Closed jasongrout closed 5 years ago
xarray
is a dependency because we use it for the Dataset attribute of the velocity layer.
(It is an optional dependenxy of traittypes required to use the dataset).
Looking more closely, it seems that the xarray python package is not too bad, but the conda-forge package pulls in a lot of heavier dependencies: https://github.com/conda-forge/xarray-feedstock/blob/acb13afdc2dbb9f1c8c084a03392b23f28b22b6c/recipe/meta.yaml#L20-L28
???
- dask >=0.9
and netcdf and h5netcdf
Looks like xarray
dataset is used to fill this dictionary:
velocity_data.append({
"header": {
"parameterUnit": units,
"parameterNumber": p_number,
"dx": dx, "dy": dy,
"parameterNumberName": p_name,
"la1": lat_upper,
"la2": lat_lower,
"parameterCategory": 2,
"lo2": lon_right,
"nx": nx,
"ny": ny,
"refTime": "2017-02-01 23:00:00",
"lo1": lon_left
},
"data": ds[var_name].values.flatten().tolist()
})
I would argue that ipyleaflet
should be more generic, so people can fill those info with other tools (numpy array, iris, lists, etc), and drop the xarray
dependency.
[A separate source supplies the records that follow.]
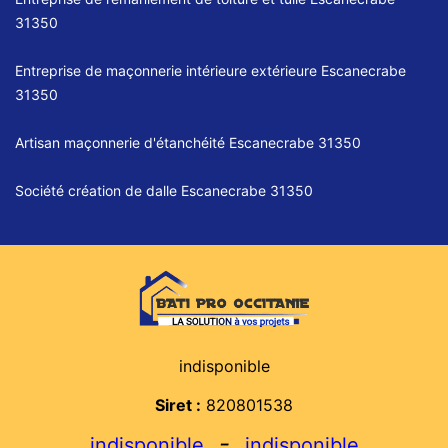
31350
Entreprise de maçonnerie intérieure extérieure Escanecrabe
31350
Artisan maçonnerie d'étanchéité Escanecrabe 31350
Société création de dalle Escanecrabe 31350
indisponible
Siret :
820801538
-
indisponible
indisponible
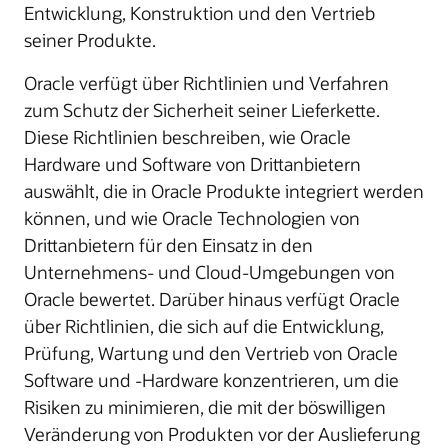
Entwicklung, Konstruktion und den Vertrieb
seiner Produkte.
Oracle verfügt über Richtlinien und Verfahren
zum Schutz der Sicherheit seiner Lieferkette.
Diese Richtlinien beschreiben, wie Oracle
Hardware und Software von Drittanbietern
auswählt, die in Oracle Produkte integriert werden
können, und wie Oracle Technologien von
Drittanbietern für den Einsatz in den
Unternehmens- und Cloud-Umgebungen von
Oracle bewertet. Darüber hinaus verfügt Oracle
über Richtlinien, die sich auf die Entwicklung,
Prüfung, Wartung und den Vertrieb von Oracle
Software und -Hardware konzentrieren, um die
Risiken zu minimieren, die mit der böswilligen
Veränderung von Produkten vor der Auslieferung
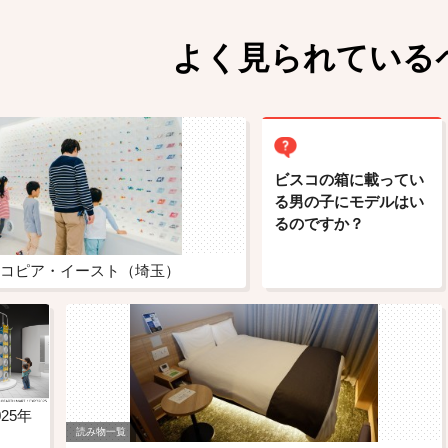
よく見られている
ビスコの箱に載ってい
る男の子にモデルはい
るのですか？
コピア・イースト（埼玉）
25年
読み物一覧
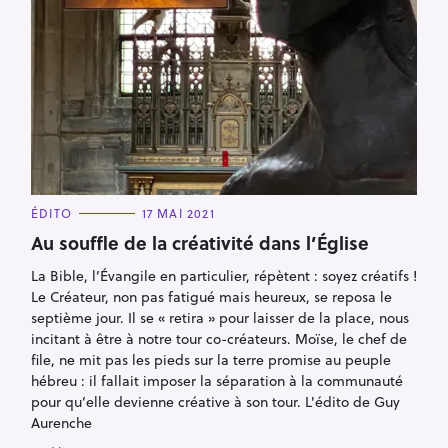
C
ÉDITO
17 MAI 2021
A
T
Au souffle de la créativité dans l’Église
E
G
La Bible, l’Évangile en particulier, répètent : soyez créatifs !
O
R
Le Créateur, non pas fatigué mais heureux, se reposa le
I
E
septième jour. Il se « retira » pour laisser de la place, nous
R
S
incitant à être à notre tour co-créateurs. Moïse, le chef de
e
file, ne mit pas les pieds sur la terre promise au peuple
c
hébreu : il fallait imposer la séparation à la communauté
pour qu’elle devienne créative à son tour. L'édito de Guy
h
Aurenche
e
I understand that a high level object makes it easier for coding something like that but it could be wrapped by users outside of ipyleaflet
and they can adapt to any other dataset/metadata model they have.
Eventually we will be using ipywidgets binary serializarion for the data.
Velocity data is generally large homogeneous arrays so it should at least be numpy instead of JSON.
Now xarray makes it easier to not show things upside down etc. There are many ways to get things wrong with all the dimensions.
Now xarray makes it easier to not show things upside down etc.
I get that but I would still argue that an array-like object is better.
ipyleaflet
can still provide an xarray
convenience function and make xarray
an optional dependency (that is my plan for the folium
version of that plugin BTW).
Just found this issue and adding my $0.02. (Disclaimer: I am an xarray dev.)
There could be advantages if xarray would become a standard data structure for labeled ndarrays, especially among geospatial packages. It may save other packages a lot of boilerplate code, since they don't have to re-solve the same problems that xarray has already solved. For example:
There are many ways to get things wrong with all the dimensions.
👍... ipyleaflet is a perfect example of such a package.
One possible solution is to not eliminate the xarray dependency here, but rather to make the xarray conda-forge dependencies lighter.
One possible solution is to not eliminate the xarray dependency here, but rather to make the xarray conda-forge dependencies lighter.
That's the solution in https://github.com/conda-forge/xarray-feedstock/pull/37
@jasongrout - the current xarray build on conda-forge is much lighter now. Should fix the problems listed above.
Thanks. Closing for now as xarray has become more lightweight on conda.
We may want to open another issue on allowing ordinary numpy arrays
@jasongrout and @SylvainCorlay , shouldn't the following line in setup.py be removed or changed to allow for more recent xarray versions (currently at 0.11.3)
@scottyhq indeed we probably need to support 0.11 as well. I think this deserves its own issue.
xarray is a rather heavy dependency for ipyleaflet, and as far as I can tell is not strictly required (it's not imported anywhere I can see). Do we need it as a dependency? Can we remove it as a dependency?